To-do item >> Every entry below must be repeated exactly; skip the pictures.

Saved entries
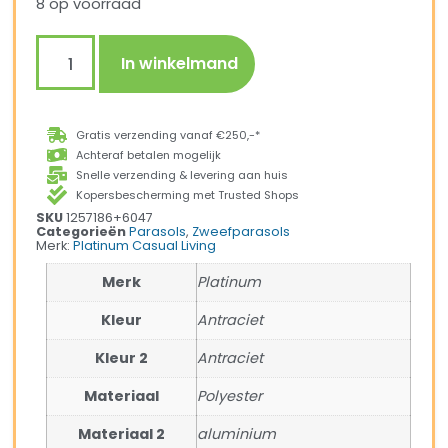
8 op voorraad
In winkelmand
Gratis verzending vanaf €250,-*
Achteraf betalen mogelijk
Snelle verzending & levering aan huis
Kopersbescherming met Trusted Shops
SKU
1257186+6047
Categorieën
Parasols
,
Zweefparasols
Merk:
Platinum Casual Living
Merk
Platinum
Kleur
Antraciet
Kleur 2
Antraciet
Materiaal
Polyester
Materiaal 2
aluminium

Written response >>
8 op voorraad
In winkelmand
Gratis verzending vanaf €250,-*
Achteraf betalen mogelijk
Snelle verzending & levering aan huis
Kopersbescherming met Trusted Shops
SKU
1257186+6047
Categorieën
Parasols
,
Zweefparasols
Merk:
Platinum Casual Living
Merk
Platinum
Kleur
Antraciet
Kleur 2
Antraciet
Materiaal
Polyester
Materiaal 2
aluminium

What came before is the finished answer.